When building mobile projects, it is common to have 1x (SD) & 2x (HD) and sometimes even 4x assets. The platform specific sprite collections feature makes it really easy to support and manage these assets. The way the system works, you can work at one native platform and very quickly set up the additional data at a later point in time.
The system only handles sprite collections - it is possible to use platform specific fonts too, but they will need to be added to a sprite collection.
Set up your sprite collections with the lowest quality assets (1x) and use these sprite collections to set up the scene.
If you haven't done this before, you will need to add platform support. In the settings inspector of the sprite collection editor, click on "Add Platform Support". If this has already been set up on any sprite collection, this button will not be present.
Select the platform of the currently selected sprite collection. For example, if the current sprite collection has 1x assets, select 1x.
Click on "Add new platform", and select the platform you'd like to add. Make sure the textures / other platform specific files exists for this platform. Refer to Asset Paths for more information on how 2D Toolkit will look for platform specific assets.

- - - -

## Tasks and exercises
a) List every asset scale that the sprite collection guide mentions.
b) Rewrite the paragraph of the sprite collection guide that begins "If you haven't done this before" as a short list of steps.
c) Proceed with the sprite collection guide from its last sentence.
You won't need the items for this work.

## Given records
- - - -

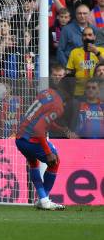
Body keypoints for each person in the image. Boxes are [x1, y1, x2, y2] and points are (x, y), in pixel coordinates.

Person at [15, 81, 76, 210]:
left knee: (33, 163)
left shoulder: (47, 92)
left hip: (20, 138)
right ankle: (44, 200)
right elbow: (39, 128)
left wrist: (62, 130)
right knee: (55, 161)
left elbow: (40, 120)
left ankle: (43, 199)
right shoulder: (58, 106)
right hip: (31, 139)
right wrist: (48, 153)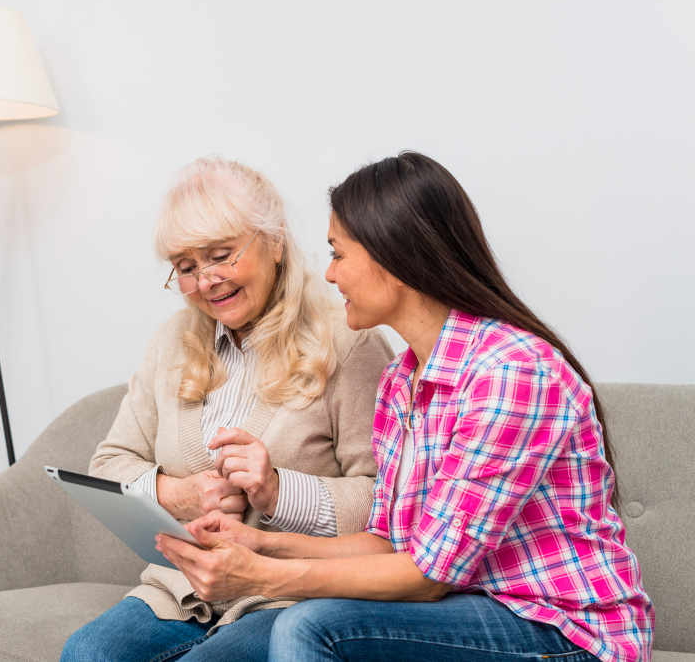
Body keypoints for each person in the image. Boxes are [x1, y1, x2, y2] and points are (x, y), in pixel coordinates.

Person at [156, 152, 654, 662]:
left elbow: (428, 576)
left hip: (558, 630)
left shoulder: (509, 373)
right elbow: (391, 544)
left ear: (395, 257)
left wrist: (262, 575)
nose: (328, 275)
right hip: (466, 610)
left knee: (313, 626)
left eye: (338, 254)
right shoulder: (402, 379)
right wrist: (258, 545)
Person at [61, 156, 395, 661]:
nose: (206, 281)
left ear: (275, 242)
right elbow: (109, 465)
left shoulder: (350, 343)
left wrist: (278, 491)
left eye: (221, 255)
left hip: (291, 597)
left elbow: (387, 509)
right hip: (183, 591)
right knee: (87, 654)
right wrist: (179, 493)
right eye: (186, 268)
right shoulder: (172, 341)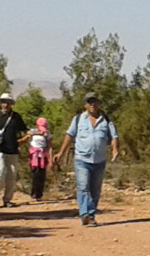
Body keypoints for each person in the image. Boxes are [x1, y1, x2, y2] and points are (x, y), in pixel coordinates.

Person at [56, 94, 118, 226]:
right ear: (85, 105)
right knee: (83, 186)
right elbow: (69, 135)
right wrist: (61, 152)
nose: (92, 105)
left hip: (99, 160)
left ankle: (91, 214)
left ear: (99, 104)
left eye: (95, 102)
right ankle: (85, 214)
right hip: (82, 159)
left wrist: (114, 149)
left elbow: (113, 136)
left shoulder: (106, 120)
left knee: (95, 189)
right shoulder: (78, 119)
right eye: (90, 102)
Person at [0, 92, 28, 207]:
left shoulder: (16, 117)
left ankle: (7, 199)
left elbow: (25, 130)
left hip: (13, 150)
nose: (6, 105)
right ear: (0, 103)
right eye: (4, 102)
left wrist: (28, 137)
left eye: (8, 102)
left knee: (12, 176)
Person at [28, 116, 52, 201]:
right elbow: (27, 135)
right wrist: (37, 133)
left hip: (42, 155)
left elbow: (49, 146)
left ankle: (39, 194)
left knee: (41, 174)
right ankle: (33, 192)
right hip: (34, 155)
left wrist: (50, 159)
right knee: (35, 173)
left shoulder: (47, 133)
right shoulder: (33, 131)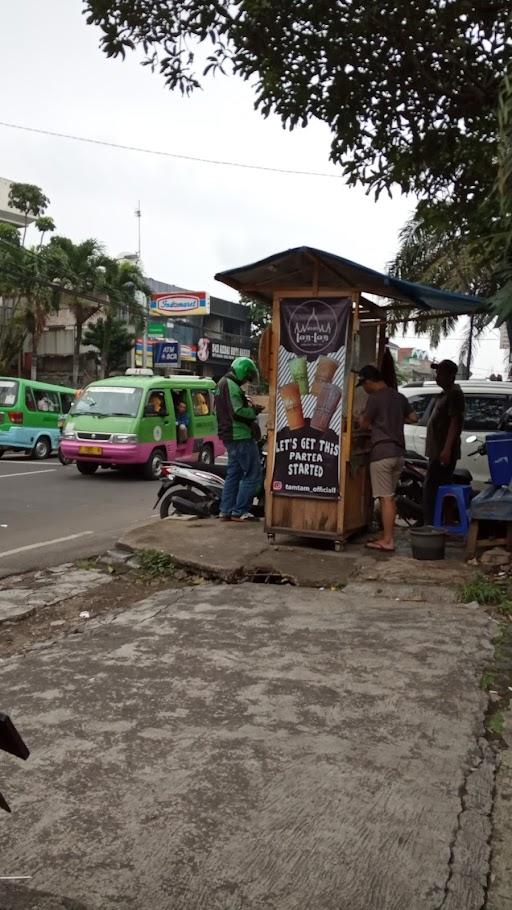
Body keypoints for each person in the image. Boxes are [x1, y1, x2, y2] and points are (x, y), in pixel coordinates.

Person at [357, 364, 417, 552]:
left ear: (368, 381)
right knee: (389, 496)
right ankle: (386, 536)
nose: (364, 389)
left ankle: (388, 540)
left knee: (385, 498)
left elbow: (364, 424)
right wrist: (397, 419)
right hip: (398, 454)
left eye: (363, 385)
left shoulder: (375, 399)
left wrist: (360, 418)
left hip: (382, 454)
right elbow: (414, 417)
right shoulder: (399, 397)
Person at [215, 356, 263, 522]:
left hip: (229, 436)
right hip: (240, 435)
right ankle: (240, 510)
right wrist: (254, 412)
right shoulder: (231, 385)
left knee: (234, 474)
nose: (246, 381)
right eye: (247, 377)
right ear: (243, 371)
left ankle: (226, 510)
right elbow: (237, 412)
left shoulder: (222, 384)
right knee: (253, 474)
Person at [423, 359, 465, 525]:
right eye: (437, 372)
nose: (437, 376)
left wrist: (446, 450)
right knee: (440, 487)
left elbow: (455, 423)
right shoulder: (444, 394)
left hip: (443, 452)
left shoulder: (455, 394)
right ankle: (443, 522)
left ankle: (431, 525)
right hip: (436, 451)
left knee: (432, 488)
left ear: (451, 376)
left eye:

- - - -

## Answers to the exercise
a) 1x (SD), 2x (HD), 4x

b)
- Add platform support if it hasn't been added before.
- Open the settings inspector of the sprite collection editor and click "Add Platform Support".
- If any sprite collection has already been set up this way, the button won't be there.

c)
Commit.
At game startup, before loading anything call tk2dSystem.CurrentPlatform = "2x";
or your platform of choice based on your game specific logic.
You can switch the currently active sprite collection in "2D Toolkit > Preferences". All platform specific sprite collections will switch in project & game view.
When looking for platform specific sprites and fonts, 2D Toolkit will attempt to search for each file as shown in the following examples:
Example 1 - when looking for a 2x texture.
Source: Assets/SpriteCollection/Textures/test.png
1: Assets/SpriteCollection/Textures/test@2x.png
2: Assets/SpriteCollection/Textures/2x/test.png
3: Assets/SpriteCollection/Textures/2x/test@2x.png
Example 2 - 2D Toolkit ignores @XXX on the source texture. This has the same search order as above.
Source: Assets/SpriteCollection/Textures/test@1x.png
1: Assets/SpriteCollection/Textures/test@2x.png
2: Assets/SpriteCollection/Textures/2x/test.png
3: Assets/SpriteCollection/Textures/2x/test@2x.png
The same rules apply to fonts. 2D Toolkit will now parse your bmfont to find the appropriate texture, so you won't need to rename the texture. If in doubt, export from your font package using the full @platform filename instead of renaming it once it has been exported.
There isn't a dedicated sprite collection directory, so keep each platform specific texture relative to the original one following the rules above. This can be anywhere in your project folder.
If you'd like to customize the rules further - the code that handles all of this is in tk2dSpriteCollectionPlatformBuilder.cs.
If you start with high resolution assets, and add a low quality override - be careful about center / middle sprite alignment. 2D Toolkit will automatically align the center of a sprite to a pixel boundary to avoid quality loss / missing rows of pixels. Make sure your high resolution textures are always multiple of the unit.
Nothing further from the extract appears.